In addition to the 2.0L unless specified otherwise

  • HID projector headlamps with auto leveling
  • Full bodykit with rear spoiler
  • Dual tone finishing 17″ alloy wheels instead of mono tone
  • Beige and black interior
  • Full leather seats
  • 4-way powered passenger seat
  • PROTON Infotainment also has GPS Navigation
  • Speaker system with subwoofer


Ownership and Maintenance

The 2.0L is sold for RM113,888 while the tested 2.4L is offered at RM138,888, OTR inclusive of insurance. You get a choice of 6 colors; Graphite Grey, Sterling Silver, Ruby Red, Cotton White, Midnight Black and Citrine Gold and comes with a 5-years (or 150,000km whichever comes first) warranty.

Is it worthwhile to buy one?

Let’s summarize it’s strengths;-

  1. It is the cheapest new D-segment in the market
  2. It’s has a handsome exterior (that’s subjective but overall, most would agree it’s inoffensive to look at)
  3. It’s got cabin size that ensures occupants a comfortable commute
  4. It’s based on proven Japanese technology
  5. It’s relatively good at high speed cruising.


If you’re equating price vs value, then the Perdana is a viable option – if value in your books consists of size, dependability, comfort and of course, the price.

If you’re looking for something that offers a dynamic driving experience, modern high tech gadgetry and anything-but-a-Proton, there’s no need to consider any further.

Personally, I’ve never had bad experiences with Proton after sales.

Each person may have their own set of criteria when choosing a car and unfortunate for the Perdana, the gap in terms of driving experience is too great to ignore. I’m using a Hyundai Sonata NF and I tolerate it (company car so can’t complain). The Perdana reminds me very much of it and in that, I don’t feel it’s much of a upgrade if I were to change to a Perdana.

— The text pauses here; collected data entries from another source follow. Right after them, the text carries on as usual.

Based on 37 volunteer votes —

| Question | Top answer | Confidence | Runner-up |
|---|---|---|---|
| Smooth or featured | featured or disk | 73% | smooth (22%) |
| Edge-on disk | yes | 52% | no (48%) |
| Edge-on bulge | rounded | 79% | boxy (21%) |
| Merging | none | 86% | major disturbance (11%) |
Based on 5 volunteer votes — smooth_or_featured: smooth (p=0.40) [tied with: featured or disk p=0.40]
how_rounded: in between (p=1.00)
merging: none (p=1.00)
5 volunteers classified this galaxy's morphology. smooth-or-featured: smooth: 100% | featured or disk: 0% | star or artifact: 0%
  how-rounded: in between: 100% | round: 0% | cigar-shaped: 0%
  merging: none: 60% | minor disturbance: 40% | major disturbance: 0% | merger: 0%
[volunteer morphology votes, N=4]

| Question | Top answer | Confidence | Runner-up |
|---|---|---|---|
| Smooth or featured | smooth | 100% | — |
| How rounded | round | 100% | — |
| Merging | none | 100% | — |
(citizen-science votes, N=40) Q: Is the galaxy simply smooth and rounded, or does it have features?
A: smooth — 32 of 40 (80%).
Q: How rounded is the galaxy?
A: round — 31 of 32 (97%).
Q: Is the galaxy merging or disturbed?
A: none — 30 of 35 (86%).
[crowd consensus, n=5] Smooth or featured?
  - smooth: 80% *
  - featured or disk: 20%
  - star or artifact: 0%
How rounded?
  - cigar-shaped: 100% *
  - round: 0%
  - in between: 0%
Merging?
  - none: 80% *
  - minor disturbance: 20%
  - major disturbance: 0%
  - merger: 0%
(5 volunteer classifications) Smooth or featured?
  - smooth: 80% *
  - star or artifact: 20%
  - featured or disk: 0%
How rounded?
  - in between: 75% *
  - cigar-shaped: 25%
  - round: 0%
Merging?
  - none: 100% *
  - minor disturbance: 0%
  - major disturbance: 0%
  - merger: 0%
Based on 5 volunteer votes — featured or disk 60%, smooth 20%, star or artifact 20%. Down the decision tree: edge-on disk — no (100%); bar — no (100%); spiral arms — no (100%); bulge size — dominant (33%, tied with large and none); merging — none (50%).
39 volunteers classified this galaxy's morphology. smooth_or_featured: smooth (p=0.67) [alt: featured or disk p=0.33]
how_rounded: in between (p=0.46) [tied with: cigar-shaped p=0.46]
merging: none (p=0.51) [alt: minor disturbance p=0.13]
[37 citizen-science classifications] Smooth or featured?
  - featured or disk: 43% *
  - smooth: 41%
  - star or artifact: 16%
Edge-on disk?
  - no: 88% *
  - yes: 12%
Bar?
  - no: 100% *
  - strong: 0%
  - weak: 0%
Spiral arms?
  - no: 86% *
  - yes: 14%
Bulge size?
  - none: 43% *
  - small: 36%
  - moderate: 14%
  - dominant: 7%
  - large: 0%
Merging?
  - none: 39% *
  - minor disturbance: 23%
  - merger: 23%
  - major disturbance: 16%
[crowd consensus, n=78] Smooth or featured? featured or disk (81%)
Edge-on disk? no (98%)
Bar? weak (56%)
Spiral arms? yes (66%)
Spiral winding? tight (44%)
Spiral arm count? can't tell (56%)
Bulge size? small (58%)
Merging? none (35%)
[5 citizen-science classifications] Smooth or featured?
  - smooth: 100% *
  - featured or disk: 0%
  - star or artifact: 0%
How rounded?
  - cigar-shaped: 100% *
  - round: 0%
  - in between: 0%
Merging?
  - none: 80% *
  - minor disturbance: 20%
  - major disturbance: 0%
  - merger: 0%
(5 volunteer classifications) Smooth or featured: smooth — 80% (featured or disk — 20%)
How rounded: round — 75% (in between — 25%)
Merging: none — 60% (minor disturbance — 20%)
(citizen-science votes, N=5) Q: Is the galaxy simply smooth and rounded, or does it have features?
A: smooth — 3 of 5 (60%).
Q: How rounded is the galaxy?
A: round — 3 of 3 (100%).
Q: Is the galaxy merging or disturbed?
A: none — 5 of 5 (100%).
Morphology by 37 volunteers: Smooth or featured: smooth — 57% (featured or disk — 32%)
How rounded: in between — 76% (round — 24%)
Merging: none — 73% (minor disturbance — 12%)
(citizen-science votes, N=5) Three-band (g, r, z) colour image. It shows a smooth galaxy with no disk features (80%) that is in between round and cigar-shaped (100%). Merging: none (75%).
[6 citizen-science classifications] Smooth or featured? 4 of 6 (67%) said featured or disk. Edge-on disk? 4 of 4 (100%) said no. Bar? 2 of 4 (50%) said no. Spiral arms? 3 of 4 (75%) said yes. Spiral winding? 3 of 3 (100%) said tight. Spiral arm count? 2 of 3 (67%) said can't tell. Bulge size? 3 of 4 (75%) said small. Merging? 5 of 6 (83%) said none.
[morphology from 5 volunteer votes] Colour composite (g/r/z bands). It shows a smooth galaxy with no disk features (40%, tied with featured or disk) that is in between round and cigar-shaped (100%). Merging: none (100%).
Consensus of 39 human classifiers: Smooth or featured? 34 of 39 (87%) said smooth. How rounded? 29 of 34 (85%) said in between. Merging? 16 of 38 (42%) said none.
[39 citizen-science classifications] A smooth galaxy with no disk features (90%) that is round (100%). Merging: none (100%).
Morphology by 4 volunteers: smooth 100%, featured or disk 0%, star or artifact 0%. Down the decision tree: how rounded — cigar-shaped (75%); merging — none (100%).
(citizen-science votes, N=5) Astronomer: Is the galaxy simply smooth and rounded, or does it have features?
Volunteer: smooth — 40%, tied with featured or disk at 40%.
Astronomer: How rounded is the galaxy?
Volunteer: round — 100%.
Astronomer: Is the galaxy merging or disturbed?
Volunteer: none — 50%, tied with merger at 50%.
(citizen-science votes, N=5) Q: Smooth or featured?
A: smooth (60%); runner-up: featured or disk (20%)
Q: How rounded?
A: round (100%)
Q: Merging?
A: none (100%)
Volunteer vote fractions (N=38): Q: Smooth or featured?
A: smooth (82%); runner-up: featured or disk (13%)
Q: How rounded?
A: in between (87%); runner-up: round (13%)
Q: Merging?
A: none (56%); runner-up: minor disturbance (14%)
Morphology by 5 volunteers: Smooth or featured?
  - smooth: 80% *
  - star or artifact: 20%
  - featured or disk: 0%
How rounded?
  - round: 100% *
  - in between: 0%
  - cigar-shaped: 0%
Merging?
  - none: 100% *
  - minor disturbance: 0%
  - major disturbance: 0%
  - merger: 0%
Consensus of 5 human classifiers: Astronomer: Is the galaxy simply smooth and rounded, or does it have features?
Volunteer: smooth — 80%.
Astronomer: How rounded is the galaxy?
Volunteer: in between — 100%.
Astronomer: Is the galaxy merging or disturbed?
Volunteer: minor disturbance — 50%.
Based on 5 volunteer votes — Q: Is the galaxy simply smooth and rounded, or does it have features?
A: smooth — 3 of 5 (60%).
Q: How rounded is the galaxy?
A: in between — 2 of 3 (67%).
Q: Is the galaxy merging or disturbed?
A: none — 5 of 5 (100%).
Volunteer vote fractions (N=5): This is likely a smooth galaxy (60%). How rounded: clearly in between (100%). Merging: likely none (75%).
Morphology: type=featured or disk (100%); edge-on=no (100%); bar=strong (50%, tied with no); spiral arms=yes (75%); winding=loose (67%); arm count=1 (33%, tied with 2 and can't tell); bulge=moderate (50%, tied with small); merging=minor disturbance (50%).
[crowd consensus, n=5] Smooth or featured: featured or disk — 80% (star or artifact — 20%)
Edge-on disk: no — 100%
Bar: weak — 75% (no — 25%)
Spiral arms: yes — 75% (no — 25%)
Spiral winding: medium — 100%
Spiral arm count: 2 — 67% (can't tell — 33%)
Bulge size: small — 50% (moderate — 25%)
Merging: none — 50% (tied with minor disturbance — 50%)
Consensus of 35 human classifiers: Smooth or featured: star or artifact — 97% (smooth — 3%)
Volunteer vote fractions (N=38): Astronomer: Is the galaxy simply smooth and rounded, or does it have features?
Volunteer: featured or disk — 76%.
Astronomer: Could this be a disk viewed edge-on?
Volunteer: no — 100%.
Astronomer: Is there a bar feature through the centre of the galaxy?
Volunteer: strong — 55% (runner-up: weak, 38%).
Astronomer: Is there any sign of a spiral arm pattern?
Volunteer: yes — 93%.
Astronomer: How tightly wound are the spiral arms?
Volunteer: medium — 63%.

And that’s that – no matter how you look at it, it’s based on a 10-year old vehicle so those driving 10-year old D-segments (like I am now) would have similar driving experience. It may be more relevant then but in today’s context, it’s a miss. Against today’s Japanese rivals such as the Camry, Teana and 9th generation Accord, it is far outclassed in all aspects other than the price-vs-value points raised above. Still, 4 key points that no one else can compete against may be enough to shift it’s consideration into a purchase for some.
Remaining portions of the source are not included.